* [Task details]:
Print the lines below exactly, starting with the line that contains "Is there a majority slice in this chart?" and going on through the line that contains "Reading left to". Leave the pictures out of your answer.

* [Record extracts]:

--------------------------------------------------

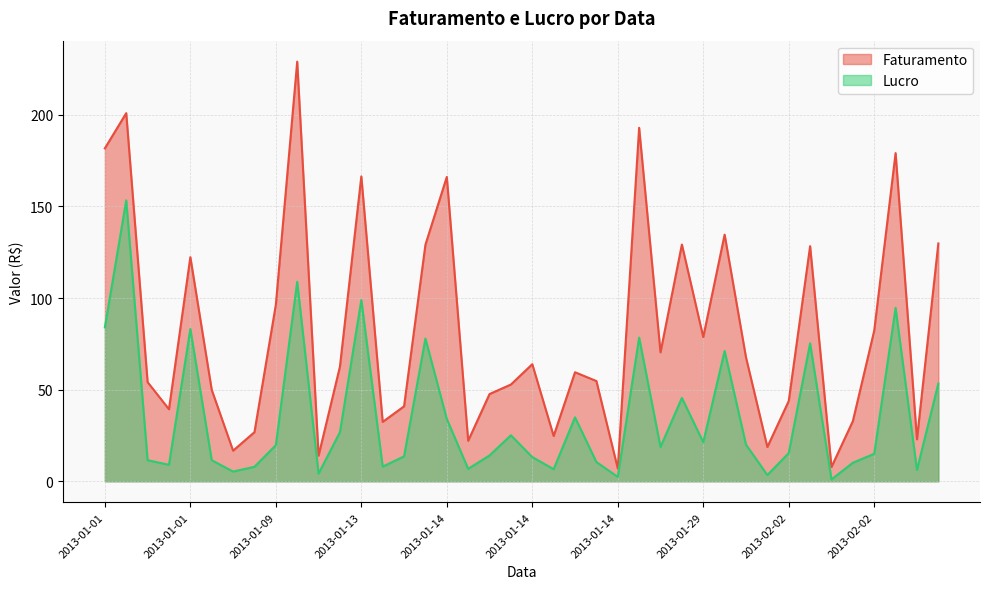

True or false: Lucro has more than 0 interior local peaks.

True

--------------------------------------------------

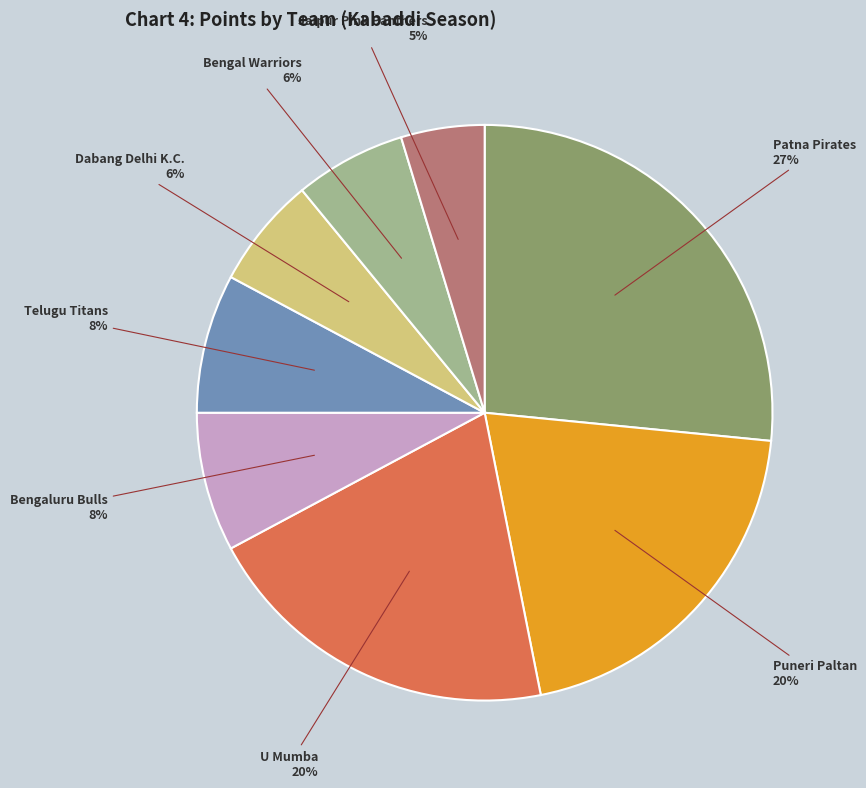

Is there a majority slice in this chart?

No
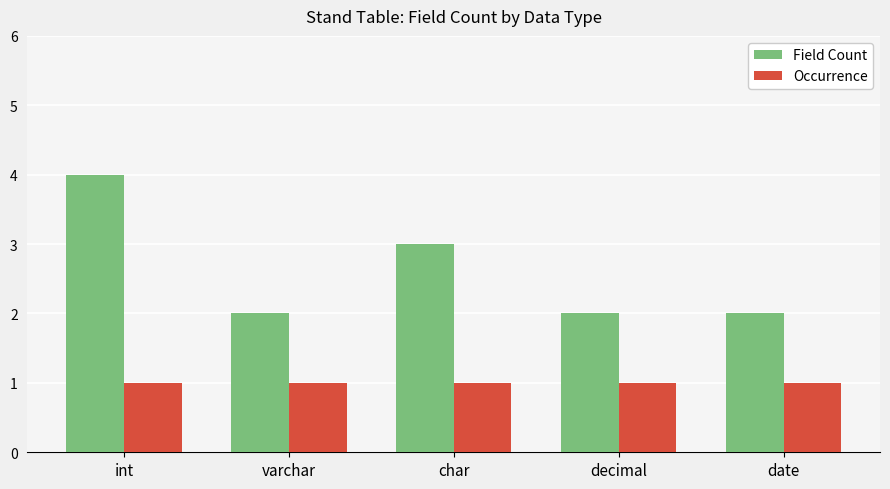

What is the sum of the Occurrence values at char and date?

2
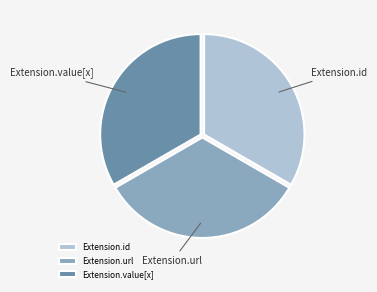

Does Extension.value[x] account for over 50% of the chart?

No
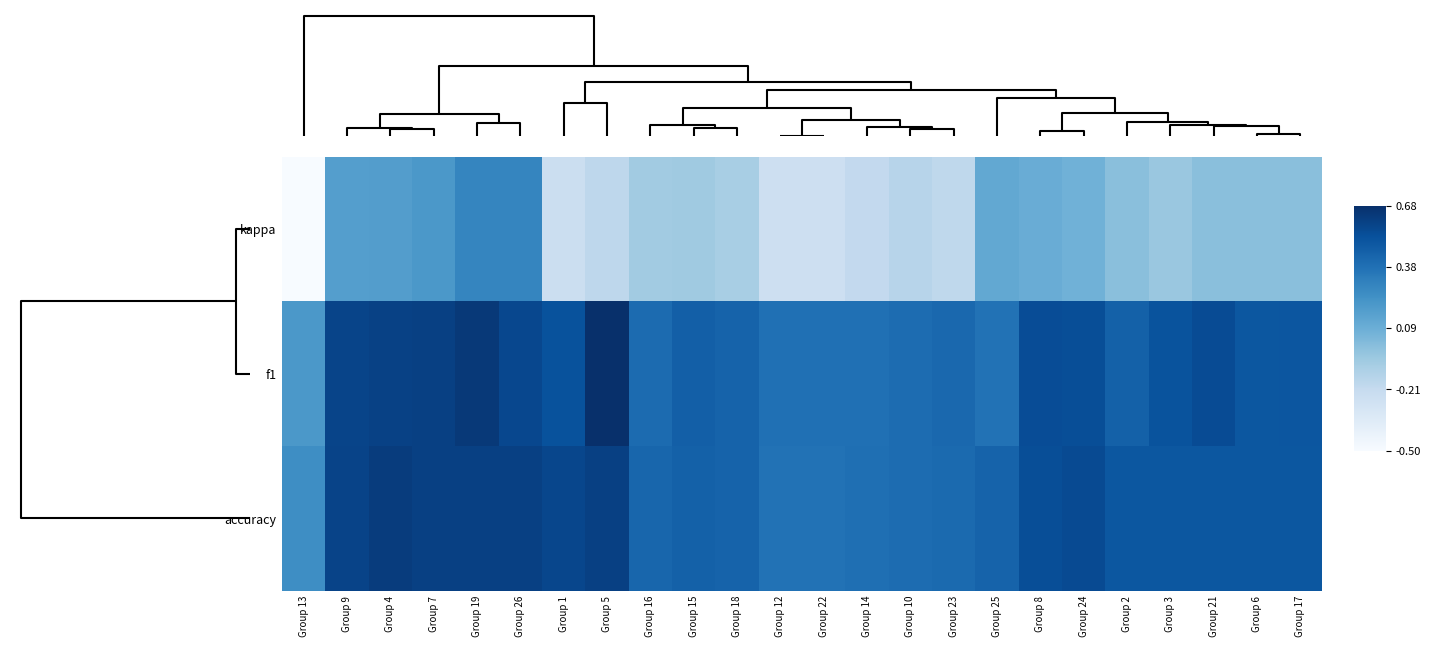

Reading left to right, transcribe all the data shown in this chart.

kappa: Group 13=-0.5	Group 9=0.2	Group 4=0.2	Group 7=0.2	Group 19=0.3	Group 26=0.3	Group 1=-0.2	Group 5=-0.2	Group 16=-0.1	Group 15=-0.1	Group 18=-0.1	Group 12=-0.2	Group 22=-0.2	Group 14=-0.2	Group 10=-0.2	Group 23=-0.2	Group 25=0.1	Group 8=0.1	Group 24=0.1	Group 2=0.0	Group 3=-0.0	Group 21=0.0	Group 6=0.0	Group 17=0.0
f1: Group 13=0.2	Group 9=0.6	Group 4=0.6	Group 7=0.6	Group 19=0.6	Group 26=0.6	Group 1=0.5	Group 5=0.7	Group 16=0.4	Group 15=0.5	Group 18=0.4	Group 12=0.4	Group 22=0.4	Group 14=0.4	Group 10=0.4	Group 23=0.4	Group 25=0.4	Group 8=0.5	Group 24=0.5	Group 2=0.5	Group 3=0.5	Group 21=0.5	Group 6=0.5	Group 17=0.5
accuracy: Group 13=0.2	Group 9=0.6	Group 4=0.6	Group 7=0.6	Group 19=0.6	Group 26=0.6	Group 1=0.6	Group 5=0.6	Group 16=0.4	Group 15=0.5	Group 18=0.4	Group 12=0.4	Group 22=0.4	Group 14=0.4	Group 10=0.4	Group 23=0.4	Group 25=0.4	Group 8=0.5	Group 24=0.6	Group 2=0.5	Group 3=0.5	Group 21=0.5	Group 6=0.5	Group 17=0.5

--------------------------------------------------

* [Answer box]:
Is there a majority slice in this chart?

No

What is the sum of the Occurrence values at char and date?

2

Does Extension.value[x] account for over 50% of the chart?

No

Reading left to right, transcribe all the data shown in this chart.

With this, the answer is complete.